Si on en croit la légende, la fermentation du pain fut inventée par hasard : longtemps avant notre ère, sur les bords du Nil, une femme oublia sa pâte avant de la cuire . Quand elle la retrouva, elle avait changé d'aspect son volume avait augmenté, elle avait fermenté . Au lieu de jeter ce produit inhabituel, elle décida de la cuire (peut-être par économie) et elle obtint un produit plus léger, meilleur au goût . Le premier pain fermenté était né . Cette légende est confortée par la découverte, dans le limon du Nil, de ferments saccaromyces, la même famille de ferments que ceux qu'on utilise aujourd'hui pour réaliser la levure .
On sait peu de choses sur le cheminement de la technique de la fermentation à travers le temps et les civilisations. La Bible nous permet de penser que les Hébreux faisaient lever naturellement leur pain puisque un des souvenirs de la traversée du désert est lié à leur incapacité de le faire (pain azyme , qui est sans levain, que les juifs mangent au temps de la Pâque ) . Par la suite l'archéologie nous renseigne mal sur les techniques utilisées par nos ancêtres . Nos premières certitudes sur la fermentation ne remontent pas au-delà du XVIIème siècle .
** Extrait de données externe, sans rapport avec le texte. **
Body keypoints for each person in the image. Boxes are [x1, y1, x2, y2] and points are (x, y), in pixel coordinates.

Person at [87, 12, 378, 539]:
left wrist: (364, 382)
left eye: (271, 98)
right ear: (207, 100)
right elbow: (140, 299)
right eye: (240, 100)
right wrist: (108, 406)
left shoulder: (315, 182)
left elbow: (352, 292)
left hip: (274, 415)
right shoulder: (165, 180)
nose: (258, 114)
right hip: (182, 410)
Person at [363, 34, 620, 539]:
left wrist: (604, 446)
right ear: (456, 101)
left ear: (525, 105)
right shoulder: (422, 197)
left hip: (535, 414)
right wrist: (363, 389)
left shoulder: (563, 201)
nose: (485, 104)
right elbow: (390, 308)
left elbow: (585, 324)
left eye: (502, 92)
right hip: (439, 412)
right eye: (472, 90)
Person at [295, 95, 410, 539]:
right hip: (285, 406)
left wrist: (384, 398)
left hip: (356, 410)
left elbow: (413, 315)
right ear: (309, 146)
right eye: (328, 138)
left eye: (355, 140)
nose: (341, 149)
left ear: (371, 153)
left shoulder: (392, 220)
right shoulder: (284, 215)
La fermentation ne fait pas que rendre le pain plus léger en créant des trous ; la fermentation(exactement comme pour le vin) donne ses caractéristiques organoleptiques (se dit en physiologie des propriétés qui affectent les organes des sens) , son odeur, et d'une manière générale sa personnalité au pain . La première indication de la bonne fermentation s'apprécie par le nez .
Pour juger de la bonne ou médiocre fermentation , le pain doit avoir une odeur plutôt fruitée, dans le sens "acidulée", et non pas de simple expression du mélange eau-farine . L'odeur peut s'apparenter parfois au parfum de fruit en état de décomposition, ce qui indique une dose massive de levure . (De nos jours l'industrie chimique est capable de synthétiser des composés de la chimie organique dont les odeurs sont assimilables à celles du "bon pain, bien levé !) .
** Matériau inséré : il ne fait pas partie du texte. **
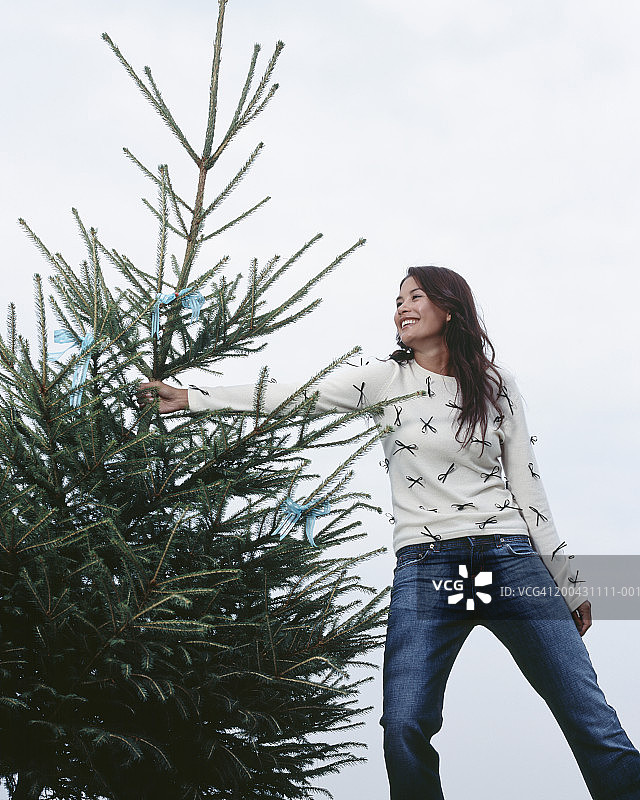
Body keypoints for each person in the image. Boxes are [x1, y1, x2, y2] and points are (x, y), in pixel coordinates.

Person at [138, 266, 640, 799]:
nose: (402, 307)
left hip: (508, 556)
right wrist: (193, 398)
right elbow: (300, 395)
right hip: (428, 568)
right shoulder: (385, 379)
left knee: (588, 715)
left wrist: (570, 581)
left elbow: (529, 486)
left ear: (449, 308)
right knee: (404, 725)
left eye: (415, 296)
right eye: (397, 299)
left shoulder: (495, 384)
Bien que la tendance actuelle n'aille pas dans ce sens pour des raisons d'évidence rentabilité et de rapidité, mon goût personnel incline définitivement dans le sens des fermentations lentes qui confèrent une légère acidité au pain, propre à développer les qualités gustatives des papilles (1372, "bout du sein, XVIème siècle", petite éminence à la surface du derme ou d'une muqueuse qui correspond à une terminaison vasculaire ou nerveuse) .
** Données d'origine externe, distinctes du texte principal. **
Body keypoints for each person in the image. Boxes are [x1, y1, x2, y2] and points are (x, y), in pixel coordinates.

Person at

C'est aussi cette nature du pain qui exige le plus de " métier ", et qui expose le boulanger à des accidents de fermentation issus de la caractéristique " sauvage " de la fermentation au levain (qui peut rendre le pain plat, cela arrive en période d'orage).
Le critère de jugement le plus tangible (authentique) pour le choix de votre pain est lié à sa fermentation . Il ne doit pas être trop léger, ce qui indique une fermentation rapide, son parfum doit être fruité, ce qui indique une bonne culture ".

Voyez-vous ! , même les métiers dits " manuels" demandent une part de connaissances et d'intelligences diverses qui participent à l'attrait de la plupart de ces véritables métiers artisanaux . Nous vous proposerons, par la suite, toute une série de métiers dans lesquels les activités manuelles et intellectuelles doivent être associées, ce qui en font des professions et des "occupations "passionnantes . Bien à vous, Gerboise.